The dozen hurls were brought by the unreserved patch of ground at Pamela Park and the Emmets' first ad hoc training session commenced with only the vaguest of aspirations. As word circulated through the pubs and other informal conduits of communication, new players by the name of Aiden Scanlan, Colm Geraghty, Stephen Thornhill, Pawdy O'Connor, Noel Quinn, Eamonn Byrne, Mark McDonald and others joined on. When they received their first order of fresh hurls from the Milwaukee Hurling Club on a Greyhound Bus, the motion was made and passed to collect membership dues to pay for hurleys.

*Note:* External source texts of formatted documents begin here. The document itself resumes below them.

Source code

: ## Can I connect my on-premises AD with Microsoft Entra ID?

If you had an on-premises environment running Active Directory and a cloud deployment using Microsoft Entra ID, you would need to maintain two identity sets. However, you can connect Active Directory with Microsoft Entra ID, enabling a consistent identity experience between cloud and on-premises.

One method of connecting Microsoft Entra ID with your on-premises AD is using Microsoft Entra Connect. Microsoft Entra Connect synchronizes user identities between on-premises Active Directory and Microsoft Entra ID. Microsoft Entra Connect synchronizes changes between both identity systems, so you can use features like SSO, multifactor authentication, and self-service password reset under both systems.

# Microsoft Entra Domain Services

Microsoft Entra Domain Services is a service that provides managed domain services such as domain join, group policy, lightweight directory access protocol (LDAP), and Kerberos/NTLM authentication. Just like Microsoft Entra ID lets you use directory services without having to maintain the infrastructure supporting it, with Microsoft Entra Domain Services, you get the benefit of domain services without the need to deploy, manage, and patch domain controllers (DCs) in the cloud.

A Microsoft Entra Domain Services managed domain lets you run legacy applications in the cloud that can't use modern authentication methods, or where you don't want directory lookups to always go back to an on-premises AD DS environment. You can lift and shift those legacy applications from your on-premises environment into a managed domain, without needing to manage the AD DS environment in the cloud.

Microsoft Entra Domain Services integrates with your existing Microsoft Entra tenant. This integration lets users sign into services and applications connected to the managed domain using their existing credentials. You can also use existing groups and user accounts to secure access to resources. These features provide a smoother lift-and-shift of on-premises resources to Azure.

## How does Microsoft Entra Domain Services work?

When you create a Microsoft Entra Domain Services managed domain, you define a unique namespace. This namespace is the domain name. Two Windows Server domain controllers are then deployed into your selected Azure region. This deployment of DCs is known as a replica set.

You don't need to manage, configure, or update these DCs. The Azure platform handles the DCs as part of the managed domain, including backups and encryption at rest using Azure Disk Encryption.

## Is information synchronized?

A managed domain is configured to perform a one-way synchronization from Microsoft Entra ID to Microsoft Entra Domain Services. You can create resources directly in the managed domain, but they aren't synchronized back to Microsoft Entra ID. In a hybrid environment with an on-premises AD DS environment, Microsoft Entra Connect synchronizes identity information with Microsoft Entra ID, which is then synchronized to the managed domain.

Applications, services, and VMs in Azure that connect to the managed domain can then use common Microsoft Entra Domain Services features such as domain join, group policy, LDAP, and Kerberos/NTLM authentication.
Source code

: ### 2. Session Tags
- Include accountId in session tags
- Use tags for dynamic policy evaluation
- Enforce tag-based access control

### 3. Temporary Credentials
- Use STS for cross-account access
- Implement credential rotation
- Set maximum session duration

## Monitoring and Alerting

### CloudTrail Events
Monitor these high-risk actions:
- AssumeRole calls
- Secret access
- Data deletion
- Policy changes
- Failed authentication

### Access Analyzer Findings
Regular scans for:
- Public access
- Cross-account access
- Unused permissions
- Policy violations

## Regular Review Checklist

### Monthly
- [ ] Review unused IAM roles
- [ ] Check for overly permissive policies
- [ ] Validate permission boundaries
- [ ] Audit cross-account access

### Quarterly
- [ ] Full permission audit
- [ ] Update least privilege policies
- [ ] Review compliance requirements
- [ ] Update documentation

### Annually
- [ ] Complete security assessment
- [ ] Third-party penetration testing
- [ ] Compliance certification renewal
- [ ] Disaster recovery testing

Since 2004, the TCRE has matured from a rag-tag baker's dozen of Irish expats holding informal puck arounds on whatever patch of ground they could trespass on without being chased off, to: a nationally-recognized club with full match kits, portable hurling goals, an established home pitch, eight trips to National NAGAA championships, challenge matches in Milwaukee, Denver, Madison and Chicago, hosted clubs from Milwaukee and Chicago, summer and fall intra-club leagues with four teams with team jerseys, a roster that is now majority American-born players, team and league sponsors, grants to support youth development, multiple fundraising events, recognition as a 501(c)(3) non-profit, fully-developed governing by-laws, media coverage of the team including The Irish Gazette, the Star Tribune, Mpls/St. Paul Magazine, Minnesota Monthly magazine, City Pages, Highland Villager, Score Magazine, KARE-11, WCCO-TV and Minnesota Public Radio.

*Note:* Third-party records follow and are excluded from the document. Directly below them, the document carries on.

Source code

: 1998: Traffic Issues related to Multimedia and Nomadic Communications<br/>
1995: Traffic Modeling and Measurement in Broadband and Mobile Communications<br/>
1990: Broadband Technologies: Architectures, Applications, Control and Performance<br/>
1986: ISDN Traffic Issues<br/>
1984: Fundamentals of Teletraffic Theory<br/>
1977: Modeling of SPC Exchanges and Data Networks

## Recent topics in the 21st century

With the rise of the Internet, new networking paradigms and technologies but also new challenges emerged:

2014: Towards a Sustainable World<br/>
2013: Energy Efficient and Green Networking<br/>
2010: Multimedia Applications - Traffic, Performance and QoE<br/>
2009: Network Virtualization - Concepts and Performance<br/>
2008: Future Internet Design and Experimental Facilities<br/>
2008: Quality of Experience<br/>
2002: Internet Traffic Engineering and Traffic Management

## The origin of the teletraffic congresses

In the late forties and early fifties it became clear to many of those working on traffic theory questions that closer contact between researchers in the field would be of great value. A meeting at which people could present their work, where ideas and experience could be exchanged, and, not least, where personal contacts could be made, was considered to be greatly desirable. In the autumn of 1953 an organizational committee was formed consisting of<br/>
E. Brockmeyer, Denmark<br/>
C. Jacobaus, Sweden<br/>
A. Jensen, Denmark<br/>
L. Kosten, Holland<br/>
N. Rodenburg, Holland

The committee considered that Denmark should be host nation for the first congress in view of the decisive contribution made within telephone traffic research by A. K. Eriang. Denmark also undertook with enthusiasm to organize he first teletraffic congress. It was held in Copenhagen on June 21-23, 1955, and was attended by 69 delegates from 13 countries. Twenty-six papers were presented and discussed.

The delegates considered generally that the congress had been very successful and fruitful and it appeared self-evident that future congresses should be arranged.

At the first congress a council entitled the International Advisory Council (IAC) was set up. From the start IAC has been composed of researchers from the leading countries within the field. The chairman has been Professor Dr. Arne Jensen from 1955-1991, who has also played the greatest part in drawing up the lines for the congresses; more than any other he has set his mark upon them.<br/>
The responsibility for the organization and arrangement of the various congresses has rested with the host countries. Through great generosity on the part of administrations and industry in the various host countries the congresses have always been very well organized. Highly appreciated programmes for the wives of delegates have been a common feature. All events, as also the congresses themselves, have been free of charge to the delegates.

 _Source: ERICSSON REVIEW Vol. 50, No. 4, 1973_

The club is now a featured exhibition at the Minnesota Irish Fair, a participant in the St. Paul St. Patrick's Day Parade and, in general, a recognized asset in the civic and cultural life of the Twin Cities. 2013 was a tremendous year for the development of the club. TCRE was able to, for the first time, send an all-TCRE camogie team to Nationals in Cleveland, Ohio (In 2012, the TCRE women joined forces with the Denver Gaels to win the camogie National Championships, and in 2015 the TCRE women were junior national champions on their own). In 2014 TCRE was able to send a Junior B and C mens' teams in addition to their Camogie team. The Junior B team won their first two games and made it all the way to the championships where they lost a very close match to Chicago. Junior C put up an impressive showing in their first ever National game but faced a very skilled team from Madison and eventually lost.

 

Like the Biblical parable of the mustard seed, TCRE started from a tiny seed planted in the mud of that tiny pitch on Harriet Island and has grown into a deep-rooted tree of many branches. It has been through the stalwart of efforts of men, some of whom are in this room and others who've moved on but continue their support of the hurling club they helped to establish here.  It is on their broad shoulders we all stand as we work to keep the club growing and expanding its mission each year. And it's to them we will always be grateful.

Up the Emmets!

Five TCRE camogie players stand in a row smiling

The first TCRE camogie players to participate in the USGAA national tournament in 2011.

Three members of the TCRE board pose with Minneapolis Mayor R.T. Rybak, who is holding a hurley and a proclamation document with a gold seal

Members of the TCRE Board with Minneapolis Mayor R.T. Rybak receiving an official proclamation of Twin Cities Robert Emmets Day on March 16, 2012.

Two teams, one wearing a jersey with green, white, and orange color blocks and the other wearing TCRE green and black striped jerseys, stand together

Early club members, sporting Irish tricolor jerseys, returned in 2016 to play a special match against current members in commemoration of the hundredth anniversary of the 1916 Easter Rising, a crucial event in Ireland's fight for independence.